### TAREFA 1
Liste todos os atletas mencionados pelo nome no trecho sobre gênero no esporte olímpico.
### TAREFA 2
Prossiga com o trecho sobre gênero no esporte olímpico, começando logo após a última frase apresentada.

### TRECHO
:::::
Professor e pesquisador nas áreas de Sociologia, Antropologia, Esportes e Estudos de Gênero da Universidade Federal de São Carlos (Ufscar), Wagner de Camargo reflete sobre a intersexualidade no esporte. Tóquio-2020 entrou para a história como a primeira Olimpíada em que houve a participação de atletas trans, casos da halterofilista neozelandesa Laurel Hubbard, e de Quinn, jogadora da seleção canadense feminina de futebol que eliminou o Brasil nas quartas e levou a prata no Japão. Ela foi a primeira atleta trans a ganhar uma medalha olímpica.
Por outro lado, a velocista sul-africana Caster Semenya, bicampeã olímpica dos 800 metros, foi afetada por regulamentos sobre diferenças no desenvolvimento sexual depois que a World Athletics, órgão que comanda o atletismo mundialmente, exigiu que mulheres com altos níveis de testosterona tomassem medicamentos para reduzir seus índices deste hormônio. Semenya compete em provas femininas, mas para a World Athletic, mulheres com atributos masculinos, como a sul-africana, tem uma “vantagem desleal” sobre as adversárias. Ela não correu em Tóquio.
“A história olímpica moderna não se preocupou em problematizar as questões de gênero em espaços esportivos institucionalizados. A suposta igualdade de chances das categorias masculina e feminina escamoteia um controle de corpos sobre quem pode e quem não pode, de fato, competir”, explica o professor. “As entidades esportivas não abriram mão de seu controle binário sobre os corpos de atletas”.
:::::
### REGISTROS
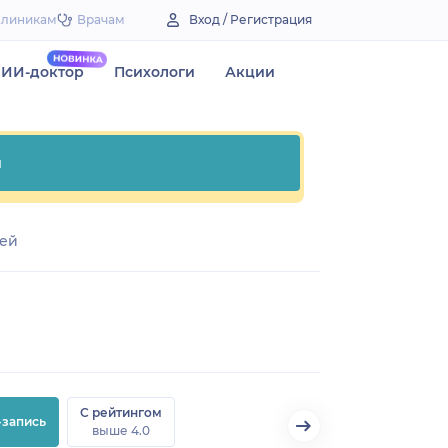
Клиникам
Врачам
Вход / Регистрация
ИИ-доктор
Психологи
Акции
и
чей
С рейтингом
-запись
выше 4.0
:::::
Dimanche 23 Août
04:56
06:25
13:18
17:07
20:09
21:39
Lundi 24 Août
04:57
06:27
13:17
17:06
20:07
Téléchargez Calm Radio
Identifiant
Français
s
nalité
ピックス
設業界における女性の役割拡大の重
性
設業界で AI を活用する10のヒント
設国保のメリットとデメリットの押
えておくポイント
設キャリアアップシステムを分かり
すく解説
:::::
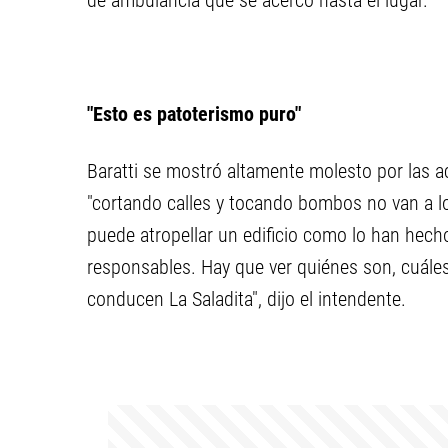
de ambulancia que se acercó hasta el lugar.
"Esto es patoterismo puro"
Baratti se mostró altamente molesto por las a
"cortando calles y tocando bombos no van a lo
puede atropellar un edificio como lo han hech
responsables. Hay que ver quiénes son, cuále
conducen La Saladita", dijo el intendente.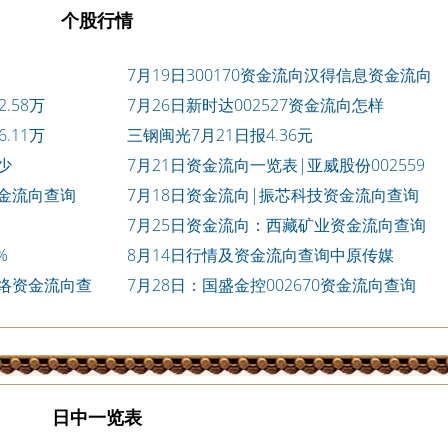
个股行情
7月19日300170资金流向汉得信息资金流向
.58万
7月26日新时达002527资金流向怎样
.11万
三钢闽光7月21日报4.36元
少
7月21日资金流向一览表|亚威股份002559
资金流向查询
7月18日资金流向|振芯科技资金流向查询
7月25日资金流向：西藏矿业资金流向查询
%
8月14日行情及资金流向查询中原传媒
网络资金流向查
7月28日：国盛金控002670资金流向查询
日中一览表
:::::
### RESPOSTA 1
Laurel Hubbard; Quinn; Caster Semenya

### RESPOSTA 2
PLATAFORMA COLABORATIVA – A ideia do eMuseu é, segundo os seus responsáveis, registrar e divulgar a importância do esporte por meio de histórias inspiradoras, educação inclusiva, crescimento econômico, inovação e infraestrutura, consumo e produção responsáveis e parcerias e meios de implementação, estando alinhado aos objetivos do desenvolvimento sustentável da ONU.
A plataforma de preservação do patrimônio esportivo nacional é colaborativa e nasceu no ano passado, idealizado pelos professores Lamartine DaCosta e Bianca Gama, com apoio da Universidade Estadual do Rio de Janeiro (UERJ), que ofereceu a Incubadora Tecnológica de Empreendimentos Sociais e Cooperativas Sociais para abrigar o projeto.
A princípio, o museu seria físico, no Velódromo do Parque Olímpico da Barra, mas os diretores mudaram de ideia ao optar por “investir em inovação” e foram aos Estados Unidos e países da Europa a fim de conhecer o conceito de museus olímpicos e desenvolver uma plataforma colaborativa, “para que todas as modalidades tivessem voz”.
Bianca ressalta que há planos para que o museu tenha uma sede física, mas, por ora, o foco está em finalizar o projeto de carretas itinerantes que levarão exposições tecnológicas em cidades do Rio de Janeiro.
“Eu acredito que o museu tem de ir até as pessoas. Esse é nosso conceito. Mudamos nossa perspectiva porque queríamos conscientizar a população de que não somos mais um museu. Somos um museu que reúne as iniciativas de todas as entidades esportivas brasileiras”, salienta Bianca.
O futebol também tem espaço na plataforma, que homenageou os 80 anos de Pelé os 70 do Maracanã, esta que foi a mostra com o maior alcance do eMuseu até o momento. E também há um convênio com Chapecoense, Coritiba, Grêmio, Fortaleza e Vasco, clubes que vão ganhar destaques na plataforma. “Ampliamos o leque e queremos mostrar que o museu é de todos, para todos e com todos”, resume a pesquisadora.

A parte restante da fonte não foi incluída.